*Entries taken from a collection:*
────────────────────────────────────────

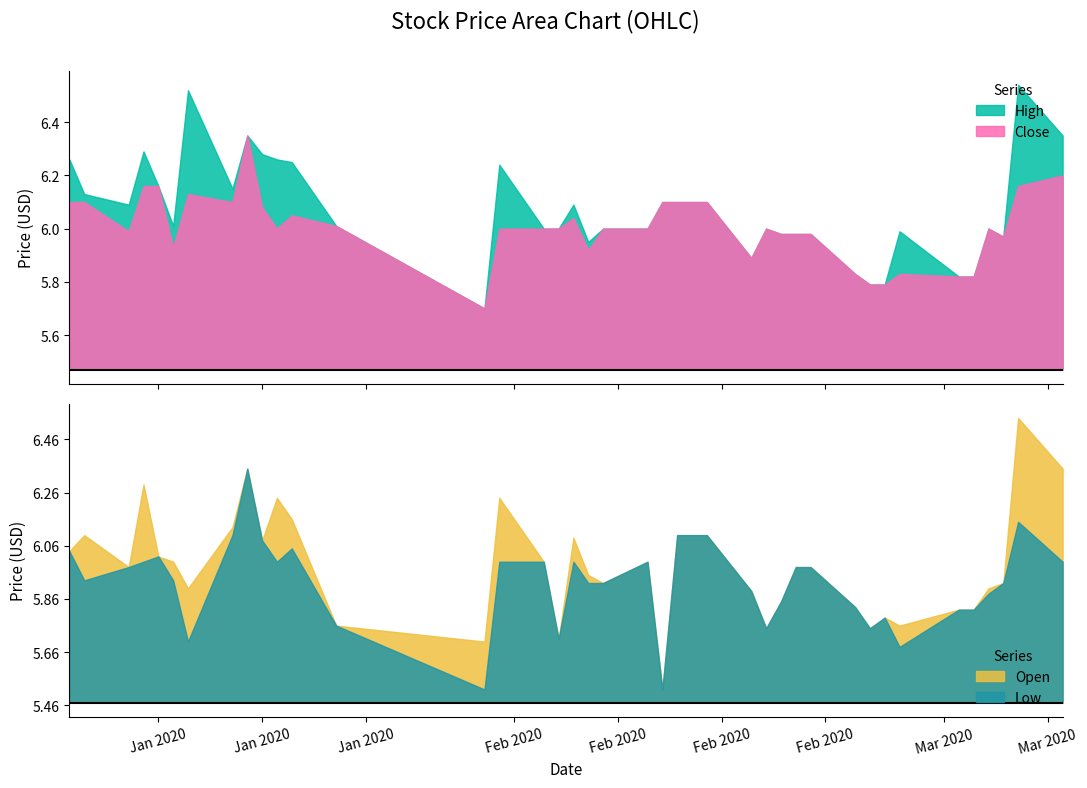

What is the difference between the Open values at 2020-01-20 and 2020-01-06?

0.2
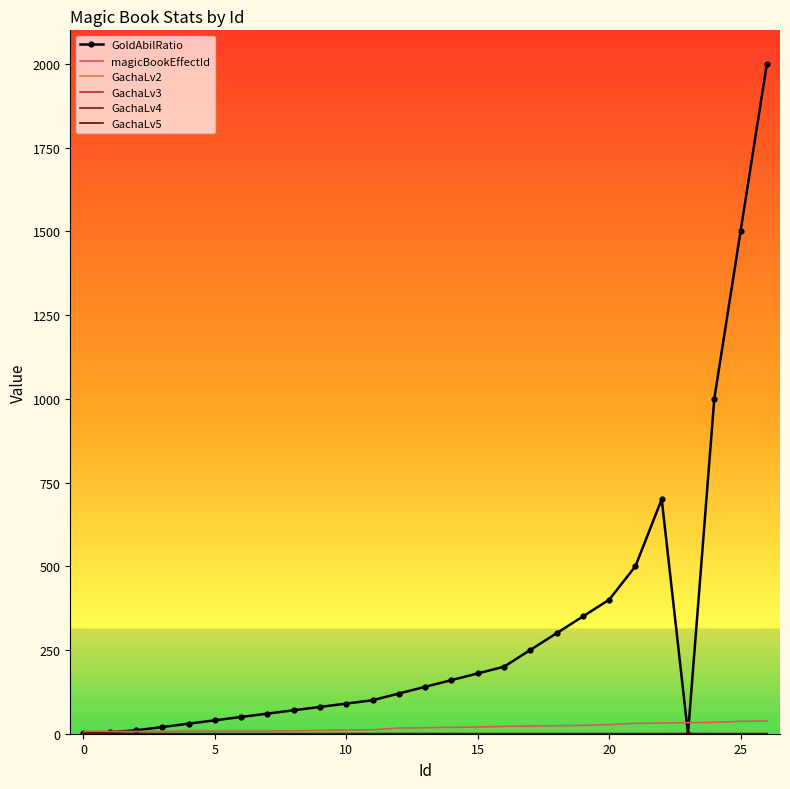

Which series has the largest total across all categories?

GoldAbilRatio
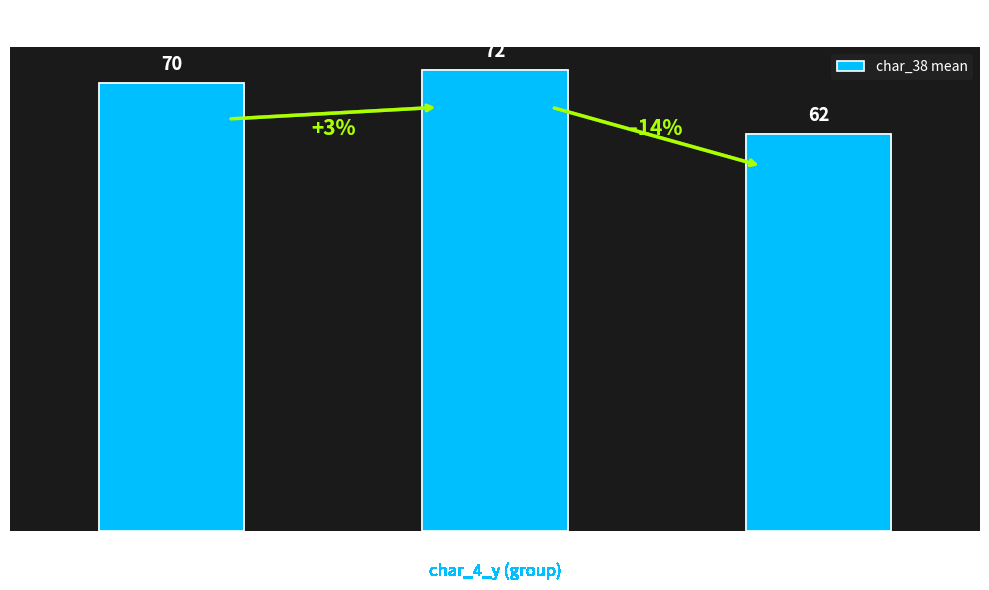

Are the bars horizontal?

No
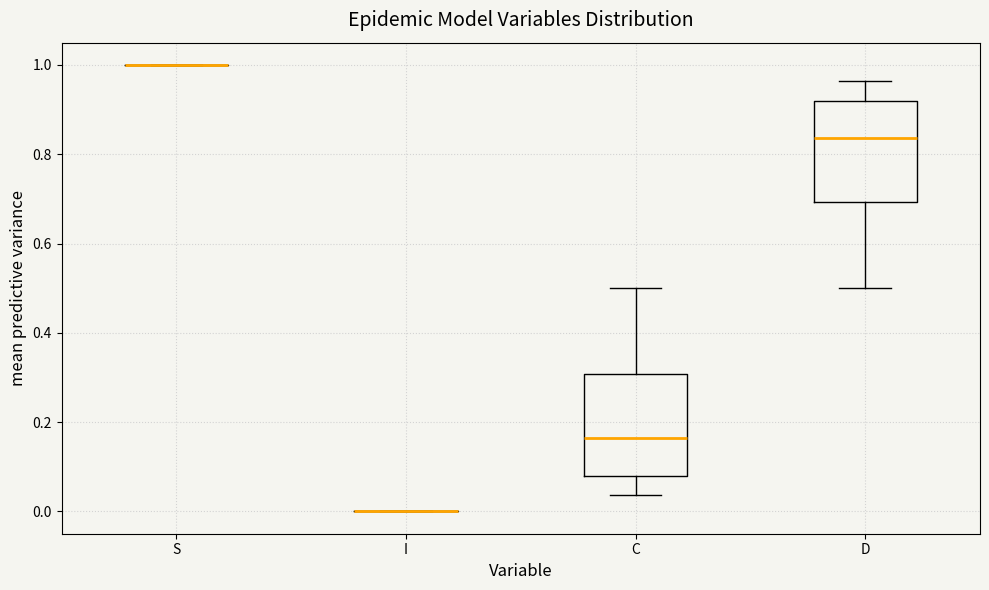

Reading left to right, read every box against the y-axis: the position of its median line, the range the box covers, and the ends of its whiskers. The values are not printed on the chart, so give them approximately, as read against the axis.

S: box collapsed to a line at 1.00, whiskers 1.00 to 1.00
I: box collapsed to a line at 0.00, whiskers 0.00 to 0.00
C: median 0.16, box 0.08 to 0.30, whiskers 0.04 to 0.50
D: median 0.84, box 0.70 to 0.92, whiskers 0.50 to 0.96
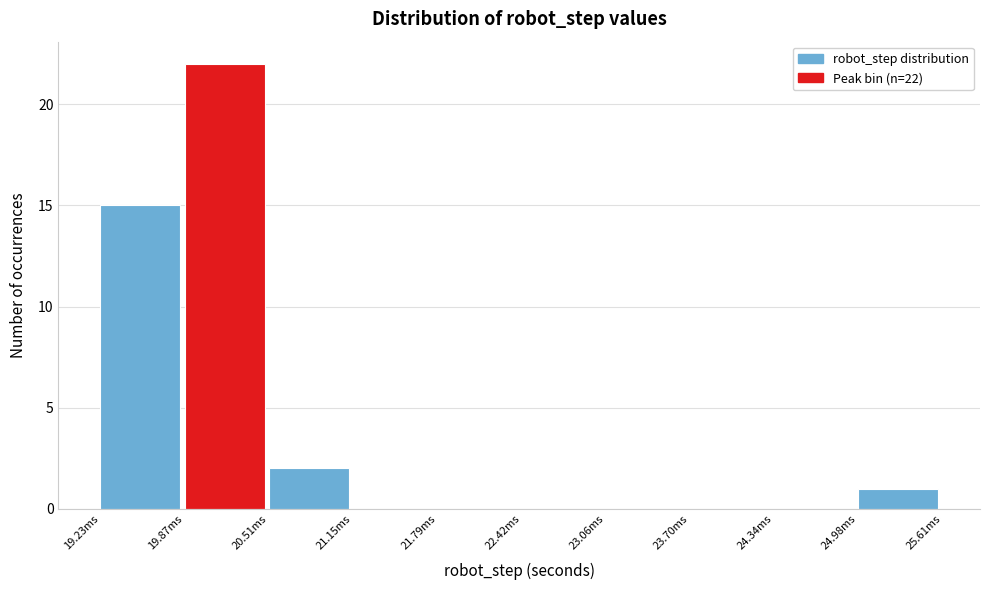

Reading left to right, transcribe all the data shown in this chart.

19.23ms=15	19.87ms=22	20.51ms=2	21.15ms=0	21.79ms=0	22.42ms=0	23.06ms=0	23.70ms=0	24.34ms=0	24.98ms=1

────────────────────────────────────────

*WRITTEN TASK:* Copy the material above word for word, leaving out the pictures.

*YOUR SOLUTION:*
What is the difference between the Open values at 2020-01-20 and 2020-01-06?

0.2

Which series has the largest total across all categories?

GoldAbilRatio

Are the bars horizontal?

No

Reading left to right, read every box against the y-axis: the position of its median line, the range the box covers, and the ends of its whiskers. The values are not printed on the chart, so give them approximately, as read against the axis.

S: box collapsed to a line at 1.00, whiskers 1.00 to 1.00
I: box collapsed to a line at 0.00, whiskers 0.00 to 0.00
C: median 0.16, box 0.08 to 0.30, whiskers 0.04 to 0.50
D: median 0.84, box 0.70 to 0.92, whiskers 0.50 to 0.96

Reading left to right, transcribe all the data shown in this chart.

19.23ms=15	19.87ms=22	20.51ms=2	21.15ms=0	21.79ms=0	22.42ms=0	23.06ms=0	23.70ms=0	24.34ms=0	24.98ms=1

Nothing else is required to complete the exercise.